Y él sabía explorar aquella sinuosidad.
En el guion de Tamaño natural se encontraron Carrière, Berlanga y Azcona, Santísima Trinidad del cine. Rafael fue el arsénico y Jean Claude el licor en que aquel se diluye.
Y ya no volvimos a amar como habíamos amado hasta aquel momento.
Me encantó la respuesta de Rafael, ya mayor, cuando en La Silla de Fernando Trueba, este le preguntó si veía la televisión.
-A ratos…
- ¿Y con qué programas disfruta más?
- ¿Yo? Con la muerte de los papas –zanjó el riojano sin dudarlo.

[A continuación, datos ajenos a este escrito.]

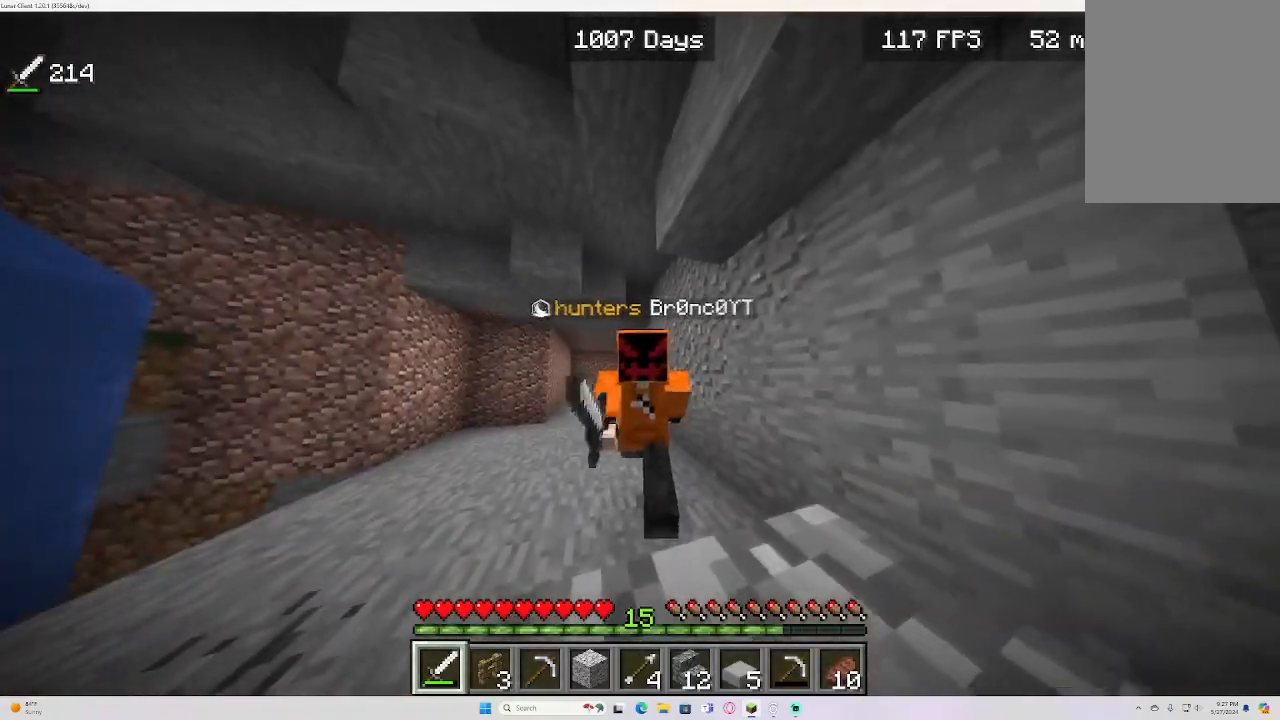
{"keys": ["w"], "mouse": [], "events": [[133, "w", "up"], [367, "w", "down"]]}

La última vez que Carrière vino por mi casa, lo hizo para invitarme al estreno de Las palabras y la cosa, adaptación teatral del libro que escribió buceando en las turbias aguas de los sinónimos sexuales. Pienso que se equivocó en aquella apuesta, él, que había logrado versiones memorables, incluso para el intransigente Peter Brook; pero me quedó el consuelo de haber aprendido que, en un tema tan viejo que aún dudamos si fue primero la felación o la boca, hay, en la bendita y procaz lengua de Quevedo, más términos para referirse al coito que posturas propone el Kama-Sutra.
Tengo ante mí la fotografía que recuerda el más famoso almuerzo (¡qué no habría dado yo por preparar el ágape!) de la historia junto a la Última Cena; en él admiramos a Buñuel, Wilder, Cukor, Hichctock, Mamoulian (también asistió Ford, pero se había ido al estanco cuando llegó el fotógrafo).
Jean Claude Carrière forma parte del grupo.
Es uno de ellos.
Ahora que, abandonando los fantasmas que nos asolan más que nunca, y traspasada la Vía Láctea, ojalá siga conservando su inquebrantable libertad.